Jeffrey leaned against the tile, letting the hot water from the shower blast his skin. He had bathed last night, but nothing could get rid of the feeling that he was covered in dirt. Not just dirt, but dirt from a grave. Opening that second box, smelling the musty scent of decay, had been almost as bad as finding Abby. The second box changed everything. One more girl was out there, one more family, one more death. At least he hoped it was just one girl. The lab wouldn’t be able to come back with DNA until the end of the week. Between that and analyzing the letter Sara had been sent, the tests were costing him half his budget for the rest of the year, but Jeffrey didn’t care. He would get another job down at the Texaco pumping gas if he had to. Meanwhile, some Georgia state representative was in Washington right now enjoying a two-hundred-dollar breakfast.

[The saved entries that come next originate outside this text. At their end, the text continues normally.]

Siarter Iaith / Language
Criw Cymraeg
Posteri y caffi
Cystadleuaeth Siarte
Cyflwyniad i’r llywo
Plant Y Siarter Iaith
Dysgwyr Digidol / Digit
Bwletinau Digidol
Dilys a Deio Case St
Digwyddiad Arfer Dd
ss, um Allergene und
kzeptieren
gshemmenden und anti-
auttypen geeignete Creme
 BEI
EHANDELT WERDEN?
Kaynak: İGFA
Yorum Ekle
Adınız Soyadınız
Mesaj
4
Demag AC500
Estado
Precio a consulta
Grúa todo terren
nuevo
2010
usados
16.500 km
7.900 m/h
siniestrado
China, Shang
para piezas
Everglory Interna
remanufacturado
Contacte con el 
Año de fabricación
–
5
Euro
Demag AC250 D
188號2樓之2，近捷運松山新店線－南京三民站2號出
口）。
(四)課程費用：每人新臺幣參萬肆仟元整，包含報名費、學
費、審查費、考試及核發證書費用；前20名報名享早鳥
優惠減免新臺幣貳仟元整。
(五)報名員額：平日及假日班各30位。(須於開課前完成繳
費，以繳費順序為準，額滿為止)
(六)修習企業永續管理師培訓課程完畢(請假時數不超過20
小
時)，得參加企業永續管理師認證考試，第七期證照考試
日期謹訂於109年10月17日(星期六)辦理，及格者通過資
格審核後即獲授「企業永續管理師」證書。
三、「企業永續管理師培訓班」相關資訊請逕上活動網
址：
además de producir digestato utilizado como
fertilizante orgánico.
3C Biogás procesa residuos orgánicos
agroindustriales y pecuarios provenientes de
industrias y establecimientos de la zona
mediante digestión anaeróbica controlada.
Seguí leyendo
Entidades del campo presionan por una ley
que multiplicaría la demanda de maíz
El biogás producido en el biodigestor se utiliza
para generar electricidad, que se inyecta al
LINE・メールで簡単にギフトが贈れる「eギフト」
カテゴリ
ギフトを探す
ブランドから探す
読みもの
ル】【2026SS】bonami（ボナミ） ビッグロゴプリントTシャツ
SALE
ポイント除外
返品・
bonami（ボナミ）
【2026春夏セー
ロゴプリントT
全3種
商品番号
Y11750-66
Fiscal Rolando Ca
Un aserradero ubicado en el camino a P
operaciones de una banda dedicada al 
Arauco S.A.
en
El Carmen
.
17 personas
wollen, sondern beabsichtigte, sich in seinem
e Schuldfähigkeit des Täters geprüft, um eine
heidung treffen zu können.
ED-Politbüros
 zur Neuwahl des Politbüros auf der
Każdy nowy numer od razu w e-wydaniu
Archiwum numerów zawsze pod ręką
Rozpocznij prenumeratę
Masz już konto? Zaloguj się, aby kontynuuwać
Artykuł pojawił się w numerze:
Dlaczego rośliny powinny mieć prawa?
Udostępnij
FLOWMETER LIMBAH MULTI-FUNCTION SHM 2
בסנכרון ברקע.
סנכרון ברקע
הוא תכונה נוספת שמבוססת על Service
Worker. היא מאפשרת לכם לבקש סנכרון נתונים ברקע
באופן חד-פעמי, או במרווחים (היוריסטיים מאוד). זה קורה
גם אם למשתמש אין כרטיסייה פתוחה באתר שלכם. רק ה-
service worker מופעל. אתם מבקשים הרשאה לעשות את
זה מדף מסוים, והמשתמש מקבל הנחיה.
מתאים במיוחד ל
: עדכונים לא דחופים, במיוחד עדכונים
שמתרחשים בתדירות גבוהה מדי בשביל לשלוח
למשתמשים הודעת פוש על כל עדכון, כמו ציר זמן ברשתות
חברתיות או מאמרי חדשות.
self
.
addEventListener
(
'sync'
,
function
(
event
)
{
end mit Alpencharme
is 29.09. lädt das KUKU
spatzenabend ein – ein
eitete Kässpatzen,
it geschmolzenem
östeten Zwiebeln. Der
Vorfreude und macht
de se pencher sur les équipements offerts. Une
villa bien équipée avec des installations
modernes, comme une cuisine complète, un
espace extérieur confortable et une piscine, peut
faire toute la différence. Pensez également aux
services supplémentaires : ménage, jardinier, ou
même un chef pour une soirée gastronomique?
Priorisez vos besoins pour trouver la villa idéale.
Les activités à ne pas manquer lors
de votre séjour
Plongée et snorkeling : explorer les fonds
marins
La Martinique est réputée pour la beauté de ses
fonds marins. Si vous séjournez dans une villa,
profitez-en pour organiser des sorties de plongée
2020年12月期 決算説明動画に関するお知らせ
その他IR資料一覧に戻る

He forced himself to get out of the shower, still feeling like he needed another hour under the hot water. Sara had obviously come in at some point and put a cup of coffee on the shelf over the sink, but he hadn’t heard her. Last night, he had called her from the scene, giving her the bare details of the find. After that, Jeffrey had driven what little evidence they found in the box to Macon himself, then gone back to the station and reviewed every note he had on the case. He made lists ten pages long of who he should talk to, what leads they should follow. By then, it was midnight, and he had found himself trying to decide whether or not to go to Sara’s or his own home. He even drove by his house, too late remembering that the girls had already moved in. Around one in the morning, the lights were still on and he could hear music from the street as a party raged inside. He had been too tired to go in and tell them to turn it off.
Jeffrey slipped on a pair of jeans and walked into the kitchen, carrying his cup of coffee. Sara was at the couch, folding the blanket he had used last night.
He said, “I didn’t want to wake you,” and she nodded. He knew she didn’t believe him, just like he knew that he was telling the truth. Like it or not, his nights had been spent alone for most of the last few years, and he hadn’t known how to bring what he had found out there in the woods home to Sara. Even after what had happened in the kitchen two nights ago, getting in bed with her, climbing in between the fresh sheets, would have felt like a violation.
He saw her empty mug on the counter and asked, “You want some more coffee?”